TASK DETAILS: Return all lines of the data in which the string "linecap" occurs.

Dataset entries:
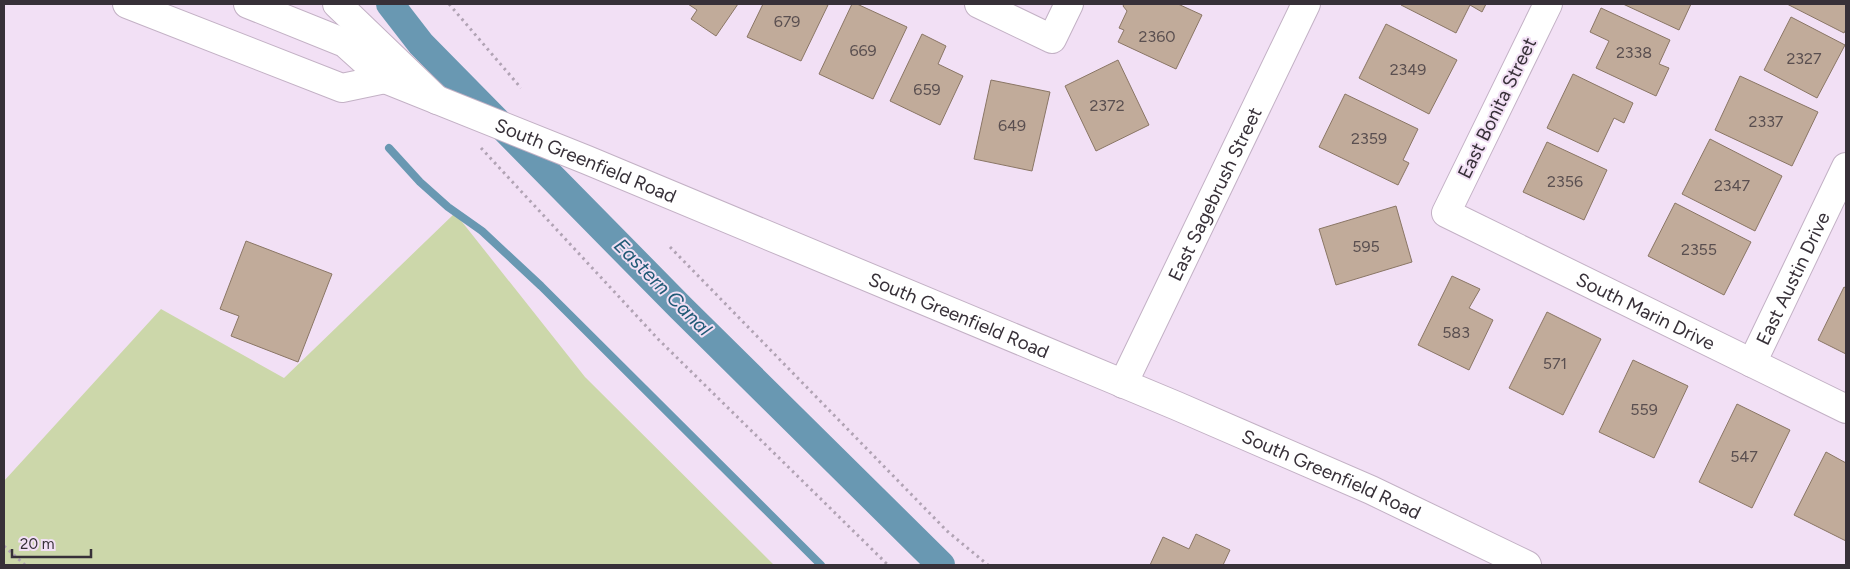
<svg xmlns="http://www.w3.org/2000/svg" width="1850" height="569" viewBox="0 0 1850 569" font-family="Figtree,sans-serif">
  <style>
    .green { fill: #ccd7aa }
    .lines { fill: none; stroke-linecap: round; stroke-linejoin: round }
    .stream { stroke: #6998b2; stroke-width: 8 }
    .canal { stroke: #6998b2; stroke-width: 28 }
    .building { fill: #c1ab9a; stroke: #8a7665 }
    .minor-casing { stroke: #c3b1c5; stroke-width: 30 }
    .major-casing { stroke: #c3b1c5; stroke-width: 30 }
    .path { stroke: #b1a3b4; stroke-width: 3; stroke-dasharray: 2.5 4; stroke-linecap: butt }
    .minor { stroke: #fff; stroke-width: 28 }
    .major { stroke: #fff; stroke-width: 28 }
    .labels { text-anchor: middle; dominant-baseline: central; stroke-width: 4; stroke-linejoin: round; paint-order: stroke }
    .number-label { font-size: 16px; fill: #5a4f50 }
    .street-label { font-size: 19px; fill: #373038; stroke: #f2e0f5 }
    .water-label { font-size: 20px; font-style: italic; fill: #205a76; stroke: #f2e0f5 }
  </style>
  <rect width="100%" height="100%" fill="#f2e0f5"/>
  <path class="green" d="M455,213L585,377L774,565H4V481L161,309L284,378Z"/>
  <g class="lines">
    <path class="stream" d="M389,148L420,182L448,207L482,231L541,286L821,565"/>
    <path class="canal" d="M390,4L421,44L681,308L941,565"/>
  </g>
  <path class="building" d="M688,4H738L716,36L691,19L697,10Z
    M763,4H824L828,5L801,61L747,37Z
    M852,4H857L907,27L873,99L819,74Z
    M1124,4H1178L1202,15L1176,69L1118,42L1124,30L1119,28L1127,11L1123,6Z
    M1402,4H1486L1482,12L1470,5L1456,33L1401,5Z
    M1623,4H1691L1679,30Z
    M1787,4H1846V29L1844,33Z
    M1601,8L1670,40L1659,64L1669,68L1656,96L1596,68L1609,41L1590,32Z
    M1791,17L1845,45L1817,98L1764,70Z
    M1386,24L1457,60L1429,114L1359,78Z
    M922,34L946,46L938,64L963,76L940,125L890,101Z
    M1118,60L1149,125L1096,151L1065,86Z
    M1573,74L1633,103L1624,123L1614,118L1598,152L1547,128Z
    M1740,76L1818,112L1792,166L1715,130Z
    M991,80L1050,92L1032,171L974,159Z
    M1345,94L1418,129L1403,160L1409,163L1398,185L1319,147Z
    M1710,139L1782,176L1755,231L1682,194Z
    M1547,142L1607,170L1584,220L1523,192Z
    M1675,203L1751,242L1724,295L1648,256Z
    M1396,206L1412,262L1336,285L1319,229Z
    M246,241L332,274L298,362L231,336L239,316L220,309Z
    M1452,276L1480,289L1469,308L1493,320L1469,370L1418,345Z
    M1844,287L1846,288V354L1818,340Z
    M1547,312L1601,339L1563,415L1509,388Z
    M1633,360L1688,386L1654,458L1599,432Z
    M1737,404L1790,430L1752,508L1699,482Z
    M1826,452L1846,463V541L1794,515Z
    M1196,534L1230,550L1223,565H1150L1163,537L1189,549Z"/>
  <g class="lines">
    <g class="minor-casing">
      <g id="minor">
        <path d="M337,4L437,100"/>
        <path d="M979,4L1052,39L1069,4"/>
        <path id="s1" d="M1548,4L1446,213L1846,409"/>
        <path id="s2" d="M1752,363L1846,167"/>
        <path id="s3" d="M1123,384L1306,4"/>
      </g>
    </g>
    <g class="major-casing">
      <g id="major">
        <path d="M127,4L342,88L385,79"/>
        <path id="s4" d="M248,4L345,43L385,79L587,160L1177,406L1371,490L1527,565"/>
      </g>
    </g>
    <path class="path" d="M449,4L521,88
      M481,148L659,340L888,565
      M670,247L947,531L988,565
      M4,546L25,565"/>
    <use href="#minor" class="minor"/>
    <use href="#major" class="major"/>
  </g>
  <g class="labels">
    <g class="number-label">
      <text x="787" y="21">679</text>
      <text x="1157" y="36">2360</text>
      <text x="863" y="50">669</text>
      <text x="1634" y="52">2338</text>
      <text x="1804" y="58">2327</text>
      <text x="1408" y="69">2349</text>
      <text x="927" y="89">659</text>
      <text x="1107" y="105">2372</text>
      <text x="1766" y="121">2337</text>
      <text x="1012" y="125">649</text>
      <text x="1369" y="138">2359</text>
      <text x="1565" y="181">2356</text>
      <text x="1732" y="185">2347</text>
      <text x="1366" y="246">595</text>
      <text x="1699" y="249">2355</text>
      <text x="1456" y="332">583</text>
      <text x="1555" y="363">571</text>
      <text x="1644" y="409">559</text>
      <text x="1744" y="456">547</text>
    </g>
    <g class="street-label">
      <text transform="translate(1497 108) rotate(-64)">East Bonita Street</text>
      <text stroke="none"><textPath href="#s4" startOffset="375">South Greenfield Road</textPath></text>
      <text stroke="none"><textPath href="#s3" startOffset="211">East Sagebrush Street</textPath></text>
      <text stroke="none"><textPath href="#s2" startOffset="94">East Austin Drive</textPath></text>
      <text stroke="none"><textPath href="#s1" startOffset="455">South Marin Drive</textPath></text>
      <text stroke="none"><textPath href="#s4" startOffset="779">South Greenfield Road</textPath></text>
      <text stroke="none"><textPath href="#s4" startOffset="1184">South Greenfield Road</textPath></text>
    </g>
    <g class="water-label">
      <text transform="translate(663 287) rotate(45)">Eastern Canal</text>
    </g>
  </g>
  <rect width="1850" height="569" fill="none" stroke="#373038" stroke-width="10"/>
  <path d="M12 549v8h79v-8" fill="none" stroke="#373038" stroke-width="2.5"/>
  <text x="20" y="549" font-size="15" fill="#373038" stroke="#f2e0f5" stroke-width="4" paint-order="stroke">20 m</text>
</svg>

COMPLETED TASK:
    .lines { fill: none; stroke-linecap: round; stroke-linejoin: round }
    .path { stroke: #b1a3b4; stroke-width: 3; stroke-dasharray: 2.5 4; stroke-linecap: butt }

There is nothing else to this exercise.